North­eastern under­grad­uate Matt Shutzer ven­tured halfway around the world to study infra­struc­ture prob­lems and write grant appli­ca­tions in Kala­handi, one of India’s most drought-​​stricken agri­cul­tural dis­tricts — and when the six-​​month co-​​op was com­plete and he was back on campus, only one thought ran through his mind: How he could return.

All I can think about is get­ting back there,” said the junior his­tory major. “Kala­handi is one of the most beau­tiful places I’ve ever seen, but the people live in almost unimag­in­able, abject poverty.

My goal is to return to see how steps taken with the orga­ni­za­tion I worked with are being imple­mented to help the people obtain a better stan­dard of living.”

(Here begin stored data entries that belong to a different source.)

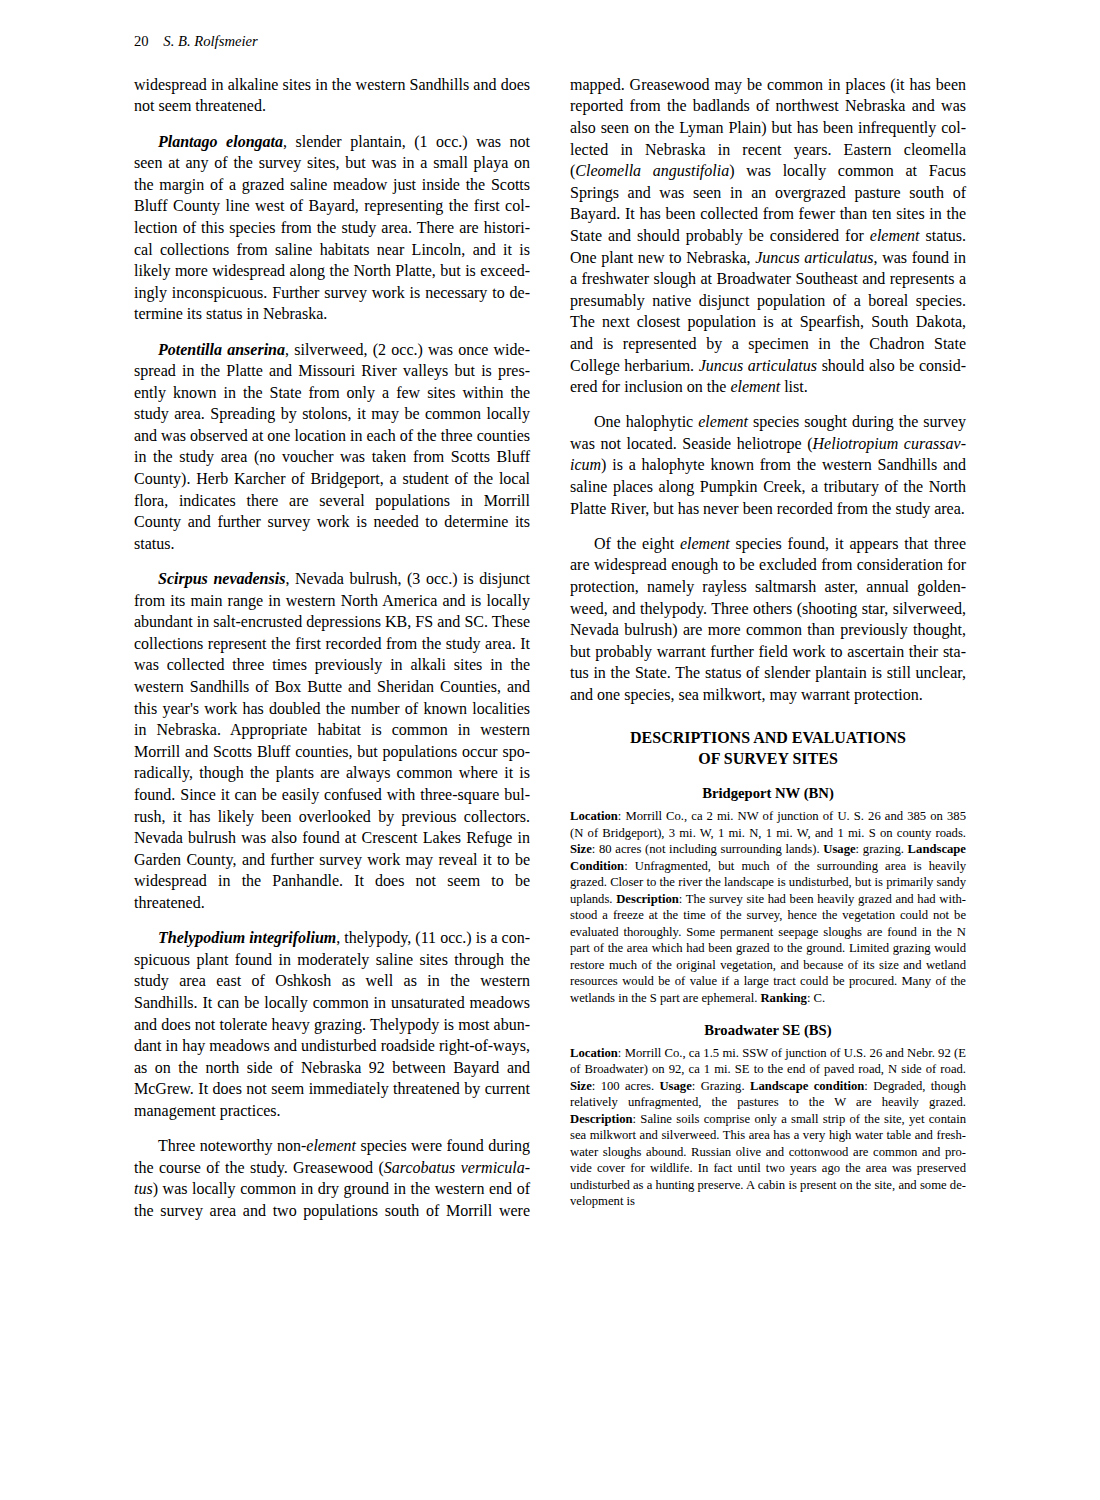20 S. B. Rolfsmeier
widespread in alkaline sites in the western Sandhills and does not seem threatened.
Plantago elongata, slender plantain, (1 occ.) was not seen at any of the survey sites, but was in a small playa on the margin of a grazed saline meadow just inside the Scotts Bluff County line west of Bayard, representing the first collection of this species from the study area. There are historical collections from saline habitats near Lincoln, and it is likely more widespread along the North Platte, but is exceedingly inconspicuous. Further survey work is necessary to determine its status in Nebraska.
Potentilla anserina, silverweed, (2 occ.) was once widespread in the Platte and Missouri River valleys but is presently known in the State from only a few sites within the study area. Spreading by stolons, it may be common locally and was observed at one location in each of the three counties in the study area (no voucher was taken from Scotts Bluff County). Herb Karcher of Bridgeport, a student of the local flora, indicates there are several populations in Morrill County and further survey work is needed to determine its status.
Scirpus nevadensis, Nevada bulrush, (3 occ.) is disjunct from its main range in western North America and is locally abundant in salt-encrusted depressions KB, FS and SC. These collections represent the first recorded from the study area. It was collected three times previously in alkali sites in the western Sandhills of Box Butte and Sheridan Counties, and this year's work has doubled the number of known localities in Nebraska. Appropriate habitat is common in western Morrill and Scotts Bluff counties, but populations occur sporadically, though the plants are always common where it is found. Since it can be easily confused with three-square bulrush, it has likely been overlooked by previous collectors. Nevada bulrush was also found at Crescent Lakes Refuge in Garden County, and further survey work may reveal it to be widespread in the Panhandle. It does not seem to be threatened.
Thelypodium integrifolium, thelypody, (11 occ.) is a conspicuous plant found in moderately saline sites through the study area east of Oshkosh as well as in the western Sandhills. It can be locally common in unsaturated meadows and does not tolerate heavy grazing. Thelypody is most abundant in hay meadows and undisturbed roadside right-of-ways, as on the north side of Nebraska 92 between Bayard and McGrew. It does not seem immediately threatened by current management practices.
Three noteworthy non-element species were found during the course of the study. Greasewood (Sarcobatus vermiculatus) was locally common in dry ground in the western end of the survey area and two populations south of Morrill were mapped. Greasewood may be common in places (it has been reported from the badlands of northwest Nebraska and was also seen on the Lyman Plain) but has been infrequently collected in Nebraska in recent years. Eastern cleomella (Cleomella angustifolia) was locally common at Facus Springs and was seen in an overgrazed pasture south of Bayard. It has been collected from fewer than ten sites in the State and should probably be considered for element status. One plant new to Nebraska, Juncus articulatus, was found in a freshwater slough at Broadwater Southeast and represents a presumably native disjunct population of a boreal species. The next closest population is at Spearfish, South Dakota, and is represented by a specimen in the Chadron State College herbarium. Juncus articulatus should also be considered for inclusion on the element list.
One halophytic element species sought during the survey was not located. Seaside heliotrope (Heliotropium curassavicum) is a halophyte known from the western Sandhills and saline places along Pumpkin Creek, a tributary of the North Platte River, but has never been recorded from the study area.
Of the eight element species found, it appears that three are widespread enough to be excluded from consideration for protection, namely rayless saltmarsh aster, annual goldenweed, and thelypody. Three others (shooting star, silverweed, Nevada bulrush) are more common than previously thought, but probably warrant further field work to ascertain their status in the State. The status of slender plantain is still unclear, and one species, sea milkwort, may warrant protection.
Descriptions and Evaluations
of Survey Sites
Bridgeport NW (BN)
Location: Morrill Co., ca 2 mi. NW of junction of U. S. 26 and 385 on 385 (N of Bridgeport), 3 mi. W, 1 mi. N, 1 mi. W, and 1 mi. S on county roads. Size: 80 acres (not including surrounding lands). Usage: grazing. Landscape Condition: Unfragmented, but much of the surrounding area is heavily grazed. Closer to the river the landscape is undisturbed, but is primarily sandy uplands. Description: The survey site had been heavily grazed and had withstood a freeze at the time of the survey, hence the vegetation could not be evaluated thoroughly. Some permanent seepage sloughs are found in the N part of the area which had been grazed to the ground. Limited grazing would restore much of the original vegetation, and because of its size and wetland resources would be of value if a large tract could be procured. Many of the wetlands in the S part are ephemeral. Ranking: C.
Broadwater SE (BS)
Location: Morrill Co., ca 1.5 mi. SSW of junction of U.S. 26 and Nebr. 92 (E of Broadwater) on 92, ca 1 mi. SE to the end of paved road, N side of road. Size: 100 acres. Usage: Grazing. Landscape condition: Degraded, though relatively unfragmented, the pastures to the W are heavily grazed. Description: Saline soils comprise only a small strip of the site, yet contain sea milkwort and silverweed. This area has a very high water table and freshwater sloughs abound. Russian olive and cottonwood are common and provide cover for wildlife. In fact until two years ago the area was preserved undisturbed as a hunting preserve. A cabin is present on the site, and some development is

Shutzer worked for Gram Vikas (in Hindi, “Vil­lage Devel­op­ment”), a 30-​​year-​​old non­govern­mental orga­ni­za­tion striving to improve habi­tats of tribal devel­op­ments in India. He began work as a grant writer to help bring devel­op­ment money to the dis­trict, par­tic­u­larly for infra­struc­ture projects.

But Shutzer’s interest in the plight of the people he met there quickly moved him to dig deeper, working to assess overall san­i­tary and living con­di­tions of the Adi­vasi people.

The fre­quency of drought in the area, inland from India’s north­eastern coast­line, adversely affects water sup­plies, crops, and the overall health of the inhabitants.

Tra­di­tional hunter-​​gatherers in the lowest class of the Indian caste system, the vil­lagers he met in Kala­handi inter­nal­ized the feeling of being among “the untouch­ables” in Indian society. “They very much had the feeling that they were at the lowest levels of class,” he said.

Trying to help vil­lagers envi­sion a better life for them­selves, Shutzer par­tic­i­pated in reg­ular focus groups, helping to intro­duce new con­cepts that would lead to better living stan­dards, such as mod­ern­izing agri­cul­tural methods

We intro­duced cash crops—like man­goes, guava, cashews and corn—that they could eat and also sell,” he said.

Shutzer also worked with his orga­ni­za­tion to devise a plan to build struc­tures for clean, piped drinking water, and to create improved irri­ga­tion for crops.

The expe­ri­ence went beyond the work, and became, for Shutzer, personal.

We lived in these com­mu­ni­ties. We lived in their homes. We cooked with them and ate with them,” he said. “In another vil­lage, we lived in a gov­ern­ment school house where the roof leaked on us — we slept in pud­dles and had to deal with dogs and mosquitoes.”

As a his­tory major, he became fas­ci­nated with broader issues affecting the people he mon­i­tored, including the value of reli­gion in their lives and politics.

When he grad­u­ates in May 2010, Shutzer intends to return to India to con­tinue the work he started this past spring, pos­sibly by founding his own non­govern­mental organization.

I can’t wait to get back,” he said. “I want to help be an advo­cate for people who are at the lowest rung of society.”